Bailouts have been given to banks and cars, but now people are bringing up the “b” word for California. Such a bailout would expose the weak link in the US system of governance, writes Pascal Zachary, The Guardian:
So-called “unitary” nations such as Britain, France, China, or Kenya essentially have a single set of government obligations: one national police force, one employer for all public school teachers, one overall pension system, etc. By contrast, the US has an “asymmetric” form of government, which allows many overlapping government entities – 7,000 in California alone – to incur debts, hire and fire employees, and impose taxes.
Bailing out California before fixing its system will mean all “Obama can do is shovel money into the bottomless pit of California’s political system”, says Megan McArdle in The Atlantic.

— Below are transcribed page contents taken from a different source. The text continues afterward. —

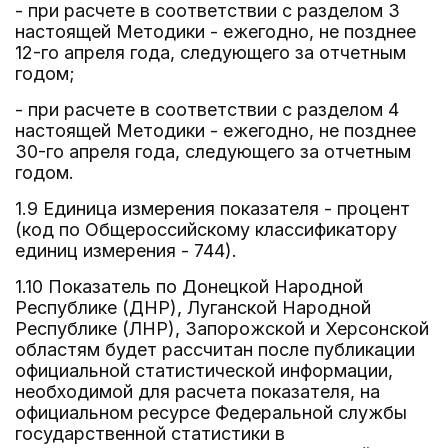
- при расчете в соответствии с разделом 3
настоящей Методики - ежегодно, не позднее
12-го апреля года, следующего за отчетным
годом;
- при расчете в соответствии с разделом 4
настоящей Методики - ежегодно, не позднее
30-го апреля года, следующего за отчетным
годом.
1.9 Единица измерения показателя - процент
(код по Общероссийскому классификатору
единиц измерения - 744).
1.10 Показатель по Донецкой Народной
Республике (ДНР), Луганской Народной
Республике (ЛНР), Запорожской и Херсонской
областям будет рассчитан после публикации
официальной статистической информации,
необходимой для расчета показателя, на
официальном ресурсе Федеральной службы
государственной статистики в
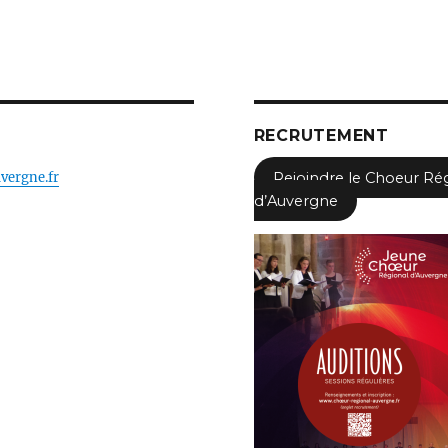
RECRUTEMENT
vergne.fr
Rejoindre le Choeur Ré
d’Auvergne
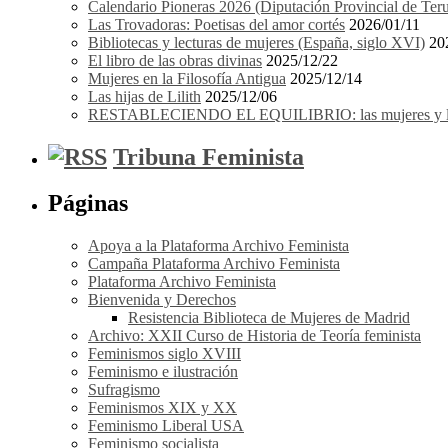
Calendario Pioneras 2026 (Diputación Provincial de Teru
Las Trovadoras: Poetisas del amor cortés
2026/01/11
Bibliotecas y lecturas de mujeres (España, siglo XVI)
20
El libro de las obras divinas
2025/12/22
Mujeres en la Filosofía Antigua
2025/12/14
Las hijas de Lilith
2025/12/06
RESTABLECIENDO EL EQUILIBRIO: las mujeres y los 
Tribuna Feminista
Páginas
Apoya a la Plataforma Archivo Feminista
Campaña Plataforma Archivo Feminista
Plataforma Archivo Feminista
Bienvenida y Derechos
Resistencia Biblioteca de Mujeres de Madrid
Archivo: XXII Curso de Historia de Teoría feminista
Feminismos siglo XVIII
Feminismo e ilustración
Sufragismo
Feminismos XIX y XX
Feminismo Liberal USA
Feminismo socialista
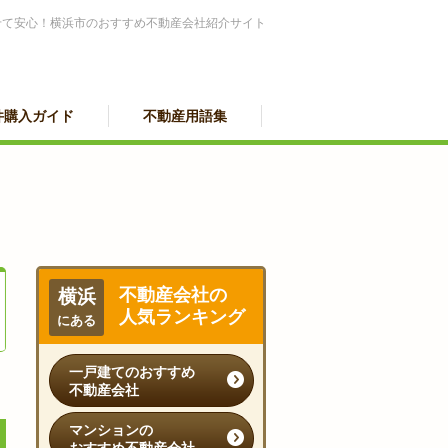
せて安心！横浜市のおすすめ不動産会社紹介サイト
件購入ガイド
不動産用語集
不動産会社の
横浜
人気ランキング
にある
一戸建てのおすすめ
不動産会社
マンションの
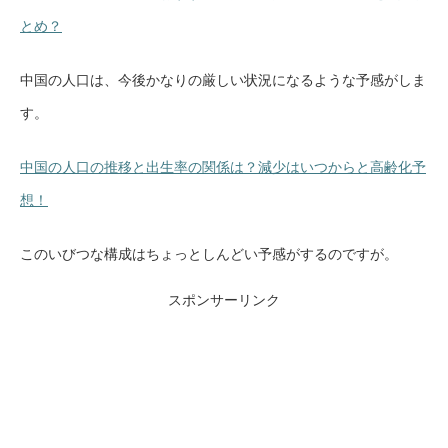
とめ？
中国の人口は、今後かなりの厳しい状況になるような予感がしま
す。
中国の人口の推移と出生率の関係は？減少はいつからと高齢化予
想！
このいびつな構成はちょっとしんどい予感がするのですが。
スポンサーリンク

Fox News‘ Glenn Beck says the same thing, but more baldly. Addressing the rest of America, he asks “so what does this mean to you, if you’re someone who doesn’t live in California?” The answer to his rhetorical question:
Plenty. The ugly truth is that when one of the 50 states has trouble keeping their lights on, they come to Washington with their hands out and they want Congress to put some of your money into them.
It’s all earned California that most backhanded of compliments: “Think of Italy … that’s California, with even better food and no parliamentary system,” says Timothy Egan in the NYT.
California is already just about a Mexican state – there is apparently a representative in the Mexican parliament for California, and the migration of Mexicans into the South-Western USA is the largest migration of humans in recorded history.
From another perspective, I guess CA won’t be ceding in a hurry, anyway. LOL, not as long as there are bail-outs being doled out. “Money”, I might add, that is created by the push of a button ….
Hey! Hollywood’s in CA! Surely they can come up with an answer, after all, they have Superman, Chuck Norris, Morgan Freeman, Dr Phil & Oprah…..
Solutions to ballot initiative problems have been generally agreed on and available for many decades. But legislators NEVER improve the process, only try to make it harder -last year with AZ Prop. 105 and CO Ref. O, both wisely defeated by voters.
Voters on ballot initiatives need what legislators get: public hearings, expert testimony, amendments, reports, etc. The best project for such deliberative process is the National Initiative for Democracy, led by former Sen. Mike Gravel: http://Vote.org. Also http://healthydemocracyoregon.org/ and http://cirwa.org
In Switzerland (and Michigan & Florida), petitions can be published or left at stores for people to read and sign at leisure, so there are less aggressive petitioners, more informed signers, and less $ required. The Swiss vote on initiatives 3-7 times a year so there’s never too many on one ballot. Because they have real power (including national initiatives), the Swiss read more newspapers/capita than anyone else.
In Switzerland, representatives are humbler and more representative after centuries of local and cantonal (state) ballot initiatives, and national initiatives since 1891. They call their system “co-determination.” This works for all relationships!